Servicemembers Legal Defence Network (SLDN) is a group which has legally represented some of the thousands of servicemen forced out of the military because of their sexuality.
They said: “General Pace’s comments are outrageous, insensitive and disrespectful to the 65,000 lesbian and gay troops now serving in our armed forces.”
The president of the Human Rights Campaign, Joe Solmonese, added: “What is immoral is to weaken our national security because of personal prejudices.
“General Pace’s comments were irresponsible, offensive and a slap in the face to the gay men and women who are currently serving their country with honour and bravery.”
However, senior aides to the general have asserted that he will not be apologising for his offensive statement.
The Williams Project at the University of California, Los Angeles has estimated that not only are there currently 65,000 gay and lesbian troops in the US military, but there are another one million gay American military veterans.
According to official Pentagon figures, 726 soldiers were dismissed for failing to hide their sexuality in 2005 alone.

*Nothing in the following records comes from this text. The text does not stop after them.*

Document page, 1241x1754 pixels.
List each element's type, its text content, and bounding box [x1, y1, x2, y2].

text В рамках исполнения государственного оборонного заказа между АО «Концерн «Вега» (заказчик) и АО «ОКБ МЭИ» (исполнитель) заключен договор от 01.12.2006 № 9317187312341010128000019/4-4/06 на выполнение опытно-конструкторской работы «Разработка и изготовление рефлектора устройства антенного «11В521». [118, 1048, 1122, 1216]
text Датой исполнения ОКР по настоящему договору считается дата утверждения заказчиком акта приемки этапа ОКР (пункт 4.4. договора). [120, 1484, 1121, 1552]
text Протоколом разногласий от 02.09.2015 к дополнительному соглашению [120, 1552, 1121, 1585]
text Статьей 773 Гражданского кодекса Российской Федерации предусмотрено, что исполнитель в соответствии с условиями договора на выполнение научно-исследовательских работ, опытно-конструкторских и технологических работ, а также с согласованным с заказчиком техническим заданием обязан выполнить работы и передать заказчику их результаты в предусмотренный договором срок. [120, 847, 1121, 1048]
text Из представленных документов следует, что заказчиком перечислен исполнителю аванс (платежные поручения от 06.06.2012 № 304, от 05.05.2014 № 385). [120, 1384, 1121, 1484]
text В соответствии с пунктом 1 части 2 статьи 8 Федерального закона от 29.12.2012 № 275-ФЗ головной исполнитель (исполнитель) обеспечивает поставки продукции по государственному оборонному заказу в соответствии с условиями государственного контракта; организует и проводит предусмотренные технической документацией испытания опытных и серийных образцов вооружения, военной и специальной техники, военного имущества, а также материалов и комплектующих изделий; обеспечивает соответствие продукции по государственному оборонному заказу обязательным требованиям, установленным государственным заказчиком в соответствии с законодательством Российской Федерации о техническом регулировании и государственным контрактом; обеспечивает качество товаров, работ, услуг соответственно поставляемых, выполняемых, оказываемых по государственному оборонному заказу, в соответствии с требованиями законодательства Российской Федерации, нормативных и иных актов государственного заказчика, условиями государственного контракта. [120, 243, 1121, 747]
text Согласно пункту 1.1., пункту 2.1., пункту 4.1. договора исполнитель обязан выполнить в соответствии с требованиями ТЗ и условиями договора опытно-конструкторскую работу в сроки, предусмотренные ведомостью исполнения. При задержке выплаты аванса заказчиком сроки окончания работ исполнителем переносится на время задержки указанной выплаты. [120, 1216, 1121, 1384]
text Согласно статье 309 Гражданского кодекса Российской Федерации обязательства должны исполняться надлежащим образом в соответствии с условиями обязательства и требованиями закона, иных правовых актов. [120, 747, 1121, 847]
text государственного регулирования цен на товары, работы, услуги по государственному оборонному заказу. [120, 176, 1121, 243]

I date a beautiful girl and we talk shit about women every day. She’s American. There is still hope.
Dethklok rules!
Hey Dick you are being a dick!!
This absolutely makes no sense AT ALL (along with some of your spelling mistakes). What does believing that a guy is better than a woman, have to do with religion? Like seriously, that’s just pulling a rabbit a hat out of nowhere..amusing, but serves no real purpose in life except for some laughs.
Yes, yes..without women, we wouldn’t be here…BUT…without the man impregnating them, we wouldn’t be here either. You forget that? I mean women are not having a bunch of immaculate conceptions all over the place. Yes, I do have a girlfriend, but a lot of the main topics on this site are true for the most part w/ women. esp. on the topic of a blackberry phone.
Beached whale:
http://www.virginmedia.com/tvradio/bigbrother/galleries/bathing-beauti es/img/img_6.jpg
you are really a shithead no wonder why you are alone you are going to have a very bad time getting real women who make you understand what real they are if you want to know the whole deal I will be glad to let you know it just call me 6622789567
Hee you all,
Ehm well i just like to say (even though i no i’m not allowed over her)
That even i as a 14 year old dutch girl think dat Dick is right about a lot of things =s!
Especially about women bitching a lot! Old women do that though, But then i also liked to say that even when we may be less than you guys we still deserve to make our own choices and stuff like that!(right?)
Well i give you kudos for some shit on your site ;-)
(And if this english was very bad then i’m sorry but he i am a girl right?)
We used to call them beached whales :)
An illiterate retard with a fat land-whale, more like.